Endo Mastery

Maximizing practice value before equity transactions

Every equity event puts your practice under the microscope to assess its value for a potential purchaser. Here are 3 things you can do to improve your odds for a great value.



At some point, every practice owner faces the question of how much their practice is worth? A quick search on Google for dental practice valuation will produce links to articles and websites that talk about methods of valuation such as discounted cash flow, capitalization of earnings, revenue multiples, earnings multiples, summation of assets, market comparisons, etc.


For a lay person in valuation such as the typical practice owner, not much is gained in reviewing the methods and formulas on those websites. Formulas don’t actually determine the value of your practice; a buyer does. A practice is only worth what someone will pay for it, and there are a lot of factors at play. This includes everything from the financial qualifications of the buyer to your reasons for selling in the first place.


A formal practice valuation, even one performed by a valuation expert, only results in a starting point for negotiating a price and a deal. A great price for the seller always means having a great story that the buyer wants. You see this in real estate all the time: two very comparable listings in the same neighborhood, and one gets multiple offers and sells quickly while the other sits on the market for months. Someone (realtor? homeowner?) is telling a better story.


Here are 3 things you can do to tell a better story about the value of your practice:

Boost the financial story

Every practice purchaser is looking at your practice as a business and means to generate profit, and so every valuation method places high importance on the financial health of the practice. Often the revenues or earnings of the past 3 years are considered, usually in a weighted average where the most recent year counts the most.


Typical Endo Mastery-coached practices often get on track to increase revenues by 50% or more within 1 year, which can result in significantly higher profitability and reduced practice debt. That can have a major impact on valuation results. More importantly, it gives you a much stronger story about the potential future revenues of the practice for the negotiation of a deal. Everyone loves a strong growth trend.

Supercharge the marketing story

Most of the value in your practice is in the form of goodwill, which means your relationships with your referrers. When a purchaser buys your practice, they count on (a large majority of) those referral relationships to continue. Typical purchase agreements require you to stay on as an associate for some time to protect and facilitate the transfer of goodwill in those relationships. For a doctor purchase, you might stay for 6 months to a year. For a corporate purchase, you may need to stay up to 5 years to meet various additional requirements (vesting, etc.) of their structured deals in addition to goodwill value.


In either case, strong referral relationships tell a great story and remove the uncertainty from goodwill assessments. As a seller, you want to ensure you have an effective and robust marketing system in place, with careful management of each referrer by your marketing coordinator. This is also part of the process to stimulate economic growth for your financial story.


A powerful marketing system is also the antidote to the kind of buyer who is looking for a practice that doesn’t market effectively, and then uses that fact to highlight uncertainty and negotiate a reduction in the goodwill value.

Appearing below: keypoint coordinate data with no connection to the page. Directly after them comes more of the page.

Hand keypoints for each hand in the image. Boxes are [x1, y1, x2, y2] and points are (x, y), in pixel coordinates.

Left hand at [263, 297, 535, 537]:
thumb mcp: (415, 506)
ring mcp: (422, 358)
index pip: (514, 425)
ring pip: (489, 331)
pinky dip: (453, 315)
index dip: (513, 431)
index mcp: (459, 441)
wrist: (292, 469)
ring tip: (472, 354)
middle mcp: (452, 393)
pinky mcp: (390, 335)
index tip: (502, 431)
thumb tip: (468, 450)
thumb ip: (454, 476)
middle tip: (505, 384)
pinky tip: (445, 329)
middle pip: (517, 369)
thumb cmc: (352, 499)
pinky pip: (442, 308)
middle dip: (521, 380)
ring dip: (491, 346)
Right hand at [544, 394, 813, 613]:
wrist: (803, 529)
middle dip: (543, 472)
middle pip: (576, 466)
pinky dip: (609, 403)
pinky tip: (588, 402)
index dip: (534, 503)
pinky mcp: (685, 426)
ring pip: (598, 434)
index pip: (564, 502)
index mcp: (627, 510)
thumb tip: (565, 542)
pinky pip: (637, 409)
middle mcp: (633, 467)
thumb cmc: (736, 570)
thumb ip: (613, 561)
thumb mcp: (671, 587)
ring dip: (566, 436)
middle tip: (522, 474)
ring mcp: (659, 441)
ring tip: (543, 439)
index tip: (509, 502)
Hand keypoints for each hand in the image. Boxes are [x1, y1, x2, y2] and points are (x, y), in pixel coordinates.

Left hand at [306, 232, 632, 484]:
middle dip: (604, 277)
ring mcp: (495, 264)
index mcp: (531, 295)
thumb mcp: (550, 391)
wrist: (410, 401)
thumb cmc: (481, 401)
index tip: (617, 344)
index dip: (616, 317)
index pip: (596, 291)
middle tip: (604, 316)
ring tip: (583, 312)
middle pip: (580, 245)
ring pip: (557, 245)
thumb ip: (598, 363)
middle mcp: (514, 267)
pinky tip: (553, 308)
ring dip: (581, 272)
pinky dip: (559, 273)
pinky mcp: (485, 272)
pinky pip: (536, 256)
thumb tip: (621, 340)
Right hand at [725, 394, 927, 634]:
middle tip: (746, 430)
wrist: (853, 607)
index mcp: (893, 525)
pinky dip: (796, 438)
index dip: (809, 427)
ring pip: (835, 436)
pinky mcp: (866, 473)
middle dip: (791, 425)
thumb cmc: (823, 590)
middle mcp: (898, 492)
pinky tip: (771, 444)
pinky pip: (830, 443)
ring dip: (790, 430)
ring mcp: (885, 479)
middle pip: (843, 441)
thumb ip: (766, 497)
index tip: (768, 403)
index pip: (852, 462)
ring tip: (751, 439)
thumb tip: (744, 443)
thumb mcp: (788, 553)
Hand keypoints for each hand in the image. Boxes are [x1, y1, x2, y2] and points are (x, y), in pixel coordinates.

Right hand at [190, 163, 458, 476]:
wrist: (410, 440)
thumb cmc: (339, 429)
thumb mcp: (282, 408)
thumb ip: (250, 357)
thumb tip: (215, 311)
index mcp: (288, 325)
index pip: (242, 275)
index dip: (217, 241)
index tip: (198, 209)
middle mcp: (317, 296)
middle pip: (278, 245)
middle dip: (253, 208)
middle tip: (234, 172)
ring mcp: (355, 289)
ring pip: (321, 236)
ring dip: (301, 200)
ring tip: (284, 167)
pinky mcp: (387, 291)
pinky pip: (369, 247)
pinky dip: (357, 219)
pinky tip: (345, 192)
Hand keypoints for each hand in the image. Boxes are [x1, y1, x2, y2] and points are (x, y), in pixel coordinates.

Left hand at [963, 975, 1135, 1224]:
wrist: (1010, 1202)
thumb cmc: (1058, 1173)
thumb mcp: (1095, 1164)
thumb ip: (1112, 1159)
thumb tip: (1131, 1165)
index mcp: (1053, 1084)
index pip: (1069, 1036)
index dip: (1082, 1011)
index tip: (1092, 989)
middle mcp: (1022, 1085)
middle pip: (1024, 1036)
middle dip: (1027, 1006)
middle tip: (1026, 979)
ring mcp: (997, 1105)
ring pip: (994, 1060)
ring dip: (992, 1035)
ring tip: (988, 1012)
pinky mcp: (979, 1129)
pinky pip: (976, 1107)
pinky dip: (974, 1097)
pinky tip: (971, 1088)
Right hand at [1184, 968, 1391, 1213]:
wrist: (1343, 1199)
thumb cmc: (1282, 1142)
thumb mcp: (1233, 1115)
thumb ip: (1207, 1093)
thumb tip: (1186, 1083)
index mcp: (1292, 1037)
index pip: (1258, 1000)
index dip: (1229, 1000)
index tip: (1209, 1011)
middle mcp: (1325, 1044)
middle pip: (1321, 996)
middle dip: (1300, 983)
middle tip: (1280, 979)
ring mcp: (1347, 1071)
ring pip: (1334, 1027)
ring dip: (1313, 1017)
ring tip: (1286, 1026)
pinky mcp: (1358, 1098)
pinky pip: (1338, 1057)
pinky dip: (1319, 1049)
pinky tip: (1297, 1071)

Their logic is that an underperforming and undervalued practice can quickly be stimulated to grow by establishing a better marketing strategy. It’s not a bad strategy because most endodontic practices underperform when it comes to marketing. Don’t be one of them when you sell your practice.

Amplify the expansion story

This final point particularly applies to corporate purchases, which are so commonplace these days. The corporate model allows you to stay on as an associate in your practice and continue to earn an income. But they also value that your practice has the potential for easy expansion with an associate.


Unless you plan to significantly reduce your days (and cases) in the practice, your practice needs to be at a certain size in terms of referral base and economics to support the addition of an associate. At Endo Mastery, we think that practices are ideally ready for expansion when revenues hit around $1.4 to $1.5 million (depending on your fee levels). The closer you get your practice to that number, the more expansion-ready you are and the more valuable your practice will be in a corporate portfolio focused on future growth.

Good business sense

The pattern that is all too common is when doctors reach a comfort zone in their practices, and then slowly allow the practice to coast downhill for years until they are ready to exit the profession. Sometimes fear of that potential decline to a lower future value is what prompts doctors to sell their practices prematurely.


Ironically, doctors who take the steps to optimize and improve practice value in advance of an equity event are frequently delighted that their practice is better than ever—often choosing to remain as an owner in their renewed practice.


Regardless of when or why you are considering a practice sale, it’s good business sense to start prepping your practice to achieve peak performance before you sell. Even just one year of focused improvement through teamwork, coaching and value-based goals completely changes your story and the final deal you end up with.